Mature size & growth rate
How big does Cretan Climbing Fern (Lygodium microphyllum) get?
Also called Old World Climbing Fern, Small-leaved Climbing Fern.
More about cretan climbing fern
About Cretan Climbing Fern
Lygodium microphyllum · also called Old World Climbing Fern, Small-leaved Climbing Fern · houseplant
Lygodium microphyllum is a true climbing fern whose fronds behave like vines, twining indefinitely via an ever-extending rachis up supports. Native to Africa, Asia, and Australia, it is a serious invasive weed in Florida wetlands, so it should never be planted outdoors in warm regions. Grown indoors on a trellis it wants bright indirect light, warmth, humidity, and steady moisture.
Mature size: Climbing fronds can reach 1-3 m or more on a support indoors; in the wild they sprawl far longer over vegetation.
Watch for — Tangled, unruly growth: The indefinitely extending fronds twine into a mat if not trained. Provide a trellis early and guide or trim the leading tips.
Indoor size vs how big it gets in the wild
Cretan Climbing Fern does not get tall — it gets long. Size here is about stem length and how you train or cut it, not how much floor it claims. Indoors and in a pot, expect climbing fronds can reach 1-3 m or more on a support indoors. In the ground with no restriction it is a completely different plant — in the wild they sprawl far longer over vegetation. — which is why the pot, the light and the pruning matter so much for the size you actually end up with.

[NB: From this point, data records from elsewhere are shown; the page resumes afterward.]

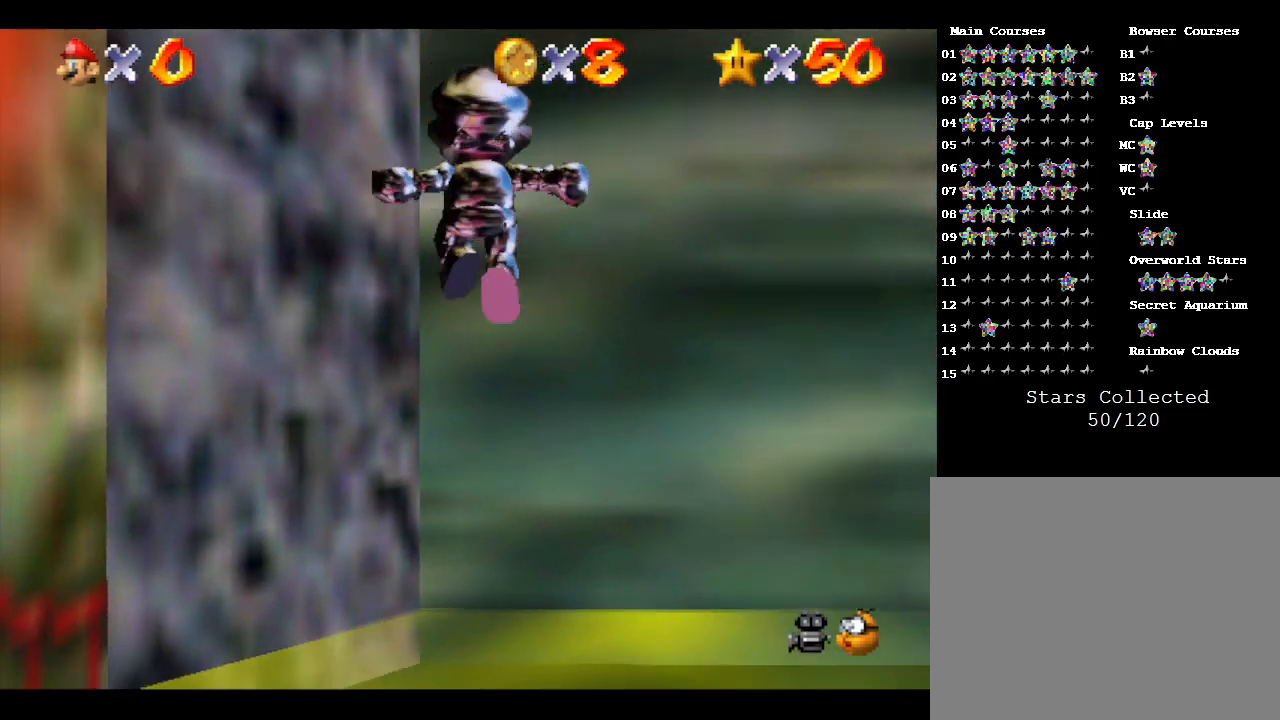
{"buttons": [], "left_stick": "up-right", "events": [[33, "left_stick", "down-right"], [167, "left_stick", "right"], [350, "left_stick", "up-right"]]}
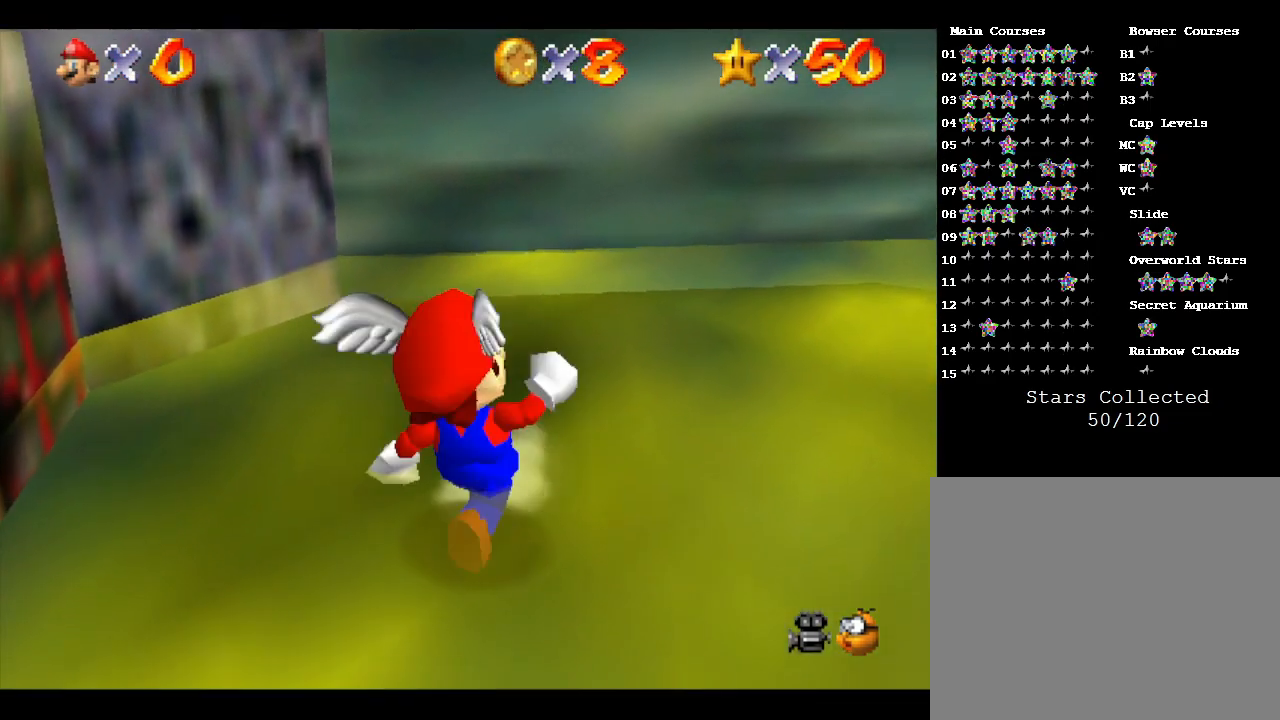
{"buttons": [], "left_stick": "up-right", "events": []}
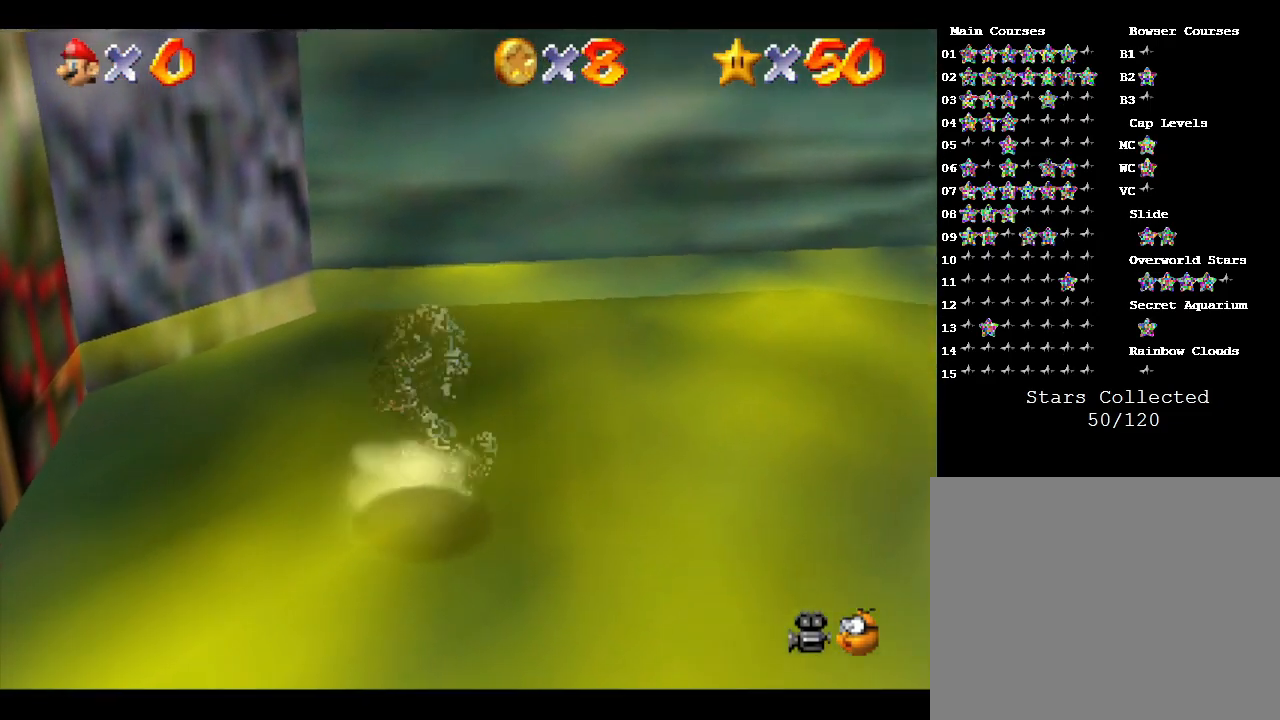
{"buttons": [], "left_stick": "up-right", "events": []}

Growth shows up as lengthening stems that trail down or climb up a support; the plant can be kept tiny or grown metres long from the exact same root system.
Growth rate and years to mature
Cretan Climbing Fern is a moderate grower. Realistically, expect three to six years to reach mature indoor size, gaining a steady amount each growing season. Its feeding profile backs this up: feed monthly in spring and summer with a balanced liquid fertiliser at half strength. it grows vigorously, so light regular feeding supports the long climbing fronds. stop feeding in winter.
Want this turned into the right next pot at the right moment? The pot size calculator and the cretan climbing fern repotting guide cover when and how much to size up — pot size is one of the biggest levers on how fast cretan climbing fern grows.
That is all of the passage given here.